Desire Paths

I first read about desire paths in The Old Ways: A Journey by Foot by Robert McFarlane, People and other animals create desire paths when they opt for the shortest, fastest routes to destinations.

Cow paths are the most famous desire paths. The cows take the shortest, fastest route between their pasture and milking time. I have seen flocks of sheep on desire paths too.

Metro Centric, CC BY 2.0 https://creativecommons.org/licenses/by/2.0, via Wikimedia Commons

You have a desire path in your neighbourhood; I’m sure of it. There used to be one a few hundred feet from me in the park behind my house. Before COVID, my neighbours and I would beat the grass down while taking the shortest, fastest route to the bus stop.

This year, that desire path is gone. With COVID, people are either working from home or commuting to work in a different way. The grass is green and full, as if the desire path had never existed.

Park setting
The grass between the tree and the playground is usually trampled into a clear desire path. Not anymore!

Our desires changed so we quickly and effortlessly beat down new desire paths—around our neighbourhood, between our at-home desks and the bathroom, or maybe between our TVs and the refrigerator.

We effortlessly opt for desire paths every day. When we park at the grocery store and walk diagonally across the lot, we take a desire path. When we jaywalk to get to our favourite coffee shop faster, we’re choosing a desire path.

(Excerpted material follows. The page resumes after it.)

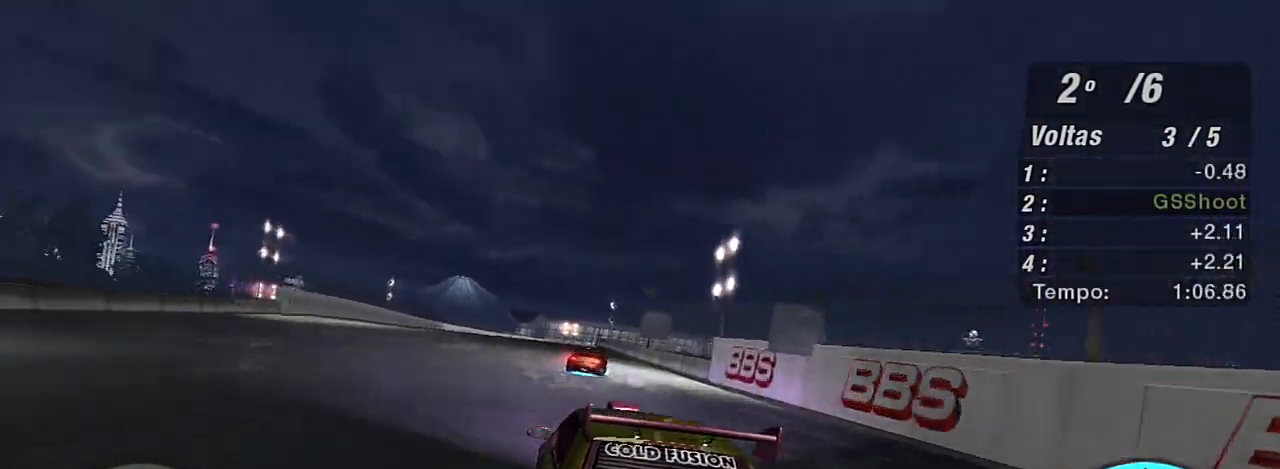
{"buttons": ["R2"], "left_stick": "center", "right_stick": "center", "events": [[133, "left_stick", "center"]]}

We know where we want to go, nothing holds us back, and we take the steps to get there the fastest. Easy right?

Why are other goals harder to reach?

Why don’t we simply jaywalk to the right career? We should be able to fast-track to the perfect relationship. To lose weight, all we have to do is eat less and exercise more.

But it’s more difficult when the target is uncertain, or when our emotions get in the way, or when the goal feels impossibly out of reach. We travel long, circuitous routes (or maybe never reach a destination) because we become paralyzed with fear, or we don’t believe we deserve love, or we compare our bodies to others.

For those not-so-clear, scary, long-term goals, it might help to:

  1. Place them in your favourite coffee shop in your mind.
  2. Do as the cows and sheep do and never spend one second comparing yourself to others or believing yourself unworthy.
  3. Forge ahead.
  4. Repeat.
Photo by Helena Lopes on Pexels.com

11 thoughts on “Desire Paths

  1. marianbeaman

    Arlene, you have put into words thoughts I have been thinking about but have not expressed in language written concisely as yours are here.

    One thing about the pitfall of comparison I have lived by: Only compare yourself to the writer you were yesterday, not to others. I didn’t put quotes around this because I can’t cite verbatim, but the essence is there. Thanks for a comforting post, a pastoral scene with a path on which one can forge ahead. 🙂

    Reply
  2. roughwighting

    This is fascinating. I like your ideas about taking a path, and maybe a short cut – to your goals. On the other hand, I’ve found that sometimes, for me, the circuitous route is more fun, and I find a path I didn’t know existed. ❤

    Reply
    1. Arlene Somerton Smith Post author

      Yes – sometimes we take shortcuts to get to a place as soon as possible, and other times we take long, meandering journeys to explore what lies along the path, like you just did. Both are perfect for their purposes.